Harvey J. Graff (Univ. of Texas at San Antonio) became president of the Social Science History Association for 1999–2000 at the association’s annual meeting in November in Fort Worth, Texas. His term includes the Social Science History Association’s 25th anniversary year as well as the millennium meeting.

Jacquelyn Dowd Hall (Univ. of North Carolina at Chapel Hill) has received a 1999 National Humanities Medal as a leading scholar on the New South and the founder and director of the Southern Oral History Project at the University of North Carolina at Chapel Hill.

Kristin Hoganson (Harvard Univ.) was awarded a Winterthur 1999–2000research fellowship to pursue her topic, “The New Woman and the Cosmopolitan Ethos, 1865–1920.”

S. Jay Kleinberg (Brunel Univ. in England) has published Women in the United States, 1830–1945 (Rutgers Univ. Press, 1999), examining the history of women in industrializing America, probing issues of race, ethnicity, and religion and the role women played in political and cultural spheres.

Molly McClain (Univ. of San Diego) was awarded a Winterthur 1999–2000 reseach fellowship for her topic, “Beauty and Faith in Early American Life.”

Anne Millbrooke (Northwest Campus UAF, Nome, Alaska) completed a 10-week NASA-ASEE Fellowship at the Langley Research Center in Hampton, Virginia, during the summer of 1999. Her college textbook, Aviation History, appeared in print this fall (Englewood, Colo.: Jeppesen Sanderson, 1999).

Lewis Perry and Elisabeth I. Perry (St. Louis Univ.) have moved to Saint Louis University, where they are co-holders of the John Francis Bannon Chair in History and American Studies.

Stanislao G. Pugliese (Hofstra Univ.) has published Carlo Rosselli: Socialist Heretic and Antifascist Exile (Harvard Univ. Press, 1999).

Robert Shaffer (Shippensburg Univ.) has been awarded the biannual Charles De Benedetti Prize of the Peace History Society for his article, “Cracks in the Consensus: Defending the Rights of Japanese Americans during World War II,” which appeared in Radical History Review 72 (fall 1998).

Glenn Wallach (Center for Arts and Culture) was awarded the Stone-Suderman Prize for best article in the 1998 issues of American Studies for his essay, “‘A Depraved Taste for Publicity’: The Press and Private Life in the Gilded Age.” which appeared in the Spring 1998, issue of American Studies.
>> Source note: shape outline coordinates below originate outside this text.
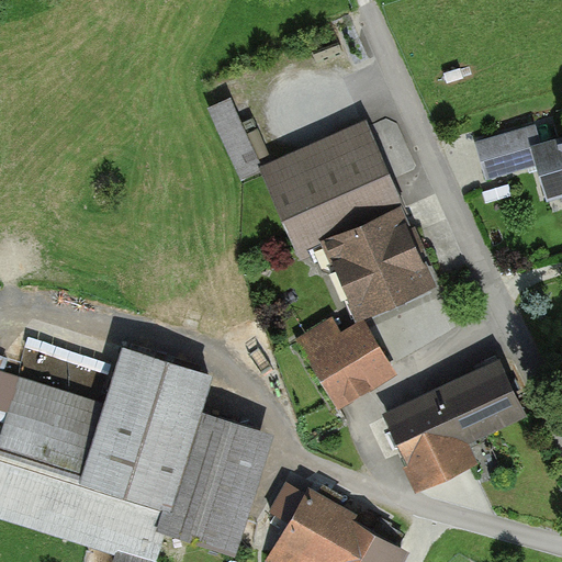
[(359,122),(256,170),(298,258),(316,249),(351,323),(334,332),(328,321),(300,335),(333,407),(390,380),(358,312),(431,278),(359,122)]
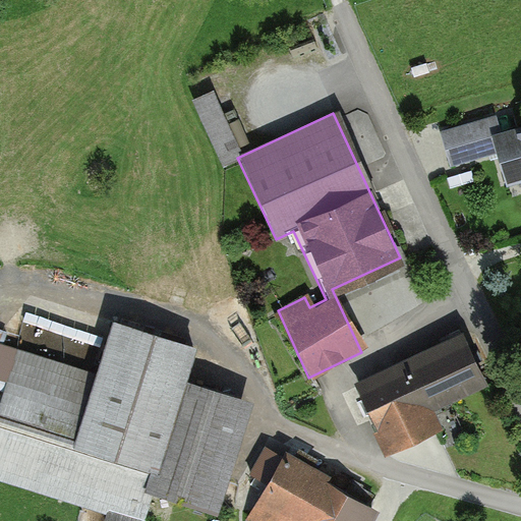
[(494,119),(441,133),(451,170),(490,159),(498,183),(520,176),(520,125),(498,132),(494,119)]
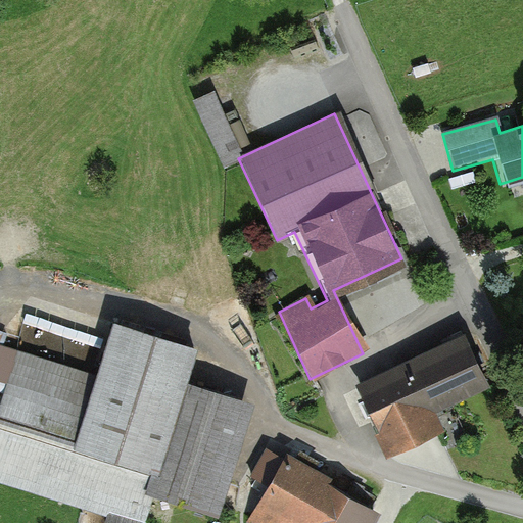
[(91,372),(17,350),(0,412),(0,479),(149,522),(155,500),(218,517),(251,403),(185,384),(195,348),(105,323),(91,372)]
The Mid-America American Studies Association sponsors the journal and the prize.

The Chemical Heritage Foundation (CHF) has awarded 1999–2000 fellowships and a scholarship to the following AHA members:

Gerard J. Fitzgerald (PhD cand., Carnegie Mellon Univ.) received the Glenn E. and Barbara Hodson Ullyot Scholarship. His dissertation is a scientific and technological history of America’s biological weapons programs during the 20th century. In residence at CHF for two months, he plans to study the technical aspects of penicillin production that may have influenced biological weapons production.

Gwen W. Kay (DePaul Univ.) was selected as the first Société de Chimie Industrielle (American Section) Fellow to conduct historical research on the development of cosmetic chemists, particularly women’s pioneering role in this industry.

David B. Sicilia (Univ. of Maryland at College Park) was awarded the 1999–2000 Gordon Cain Fellowship in Technology, Policy, and Entrepreneurship. As a Cain Fellow he will investigate the impact of economic policy on, and the changing public perception of, the chemical industry in post–World War II America.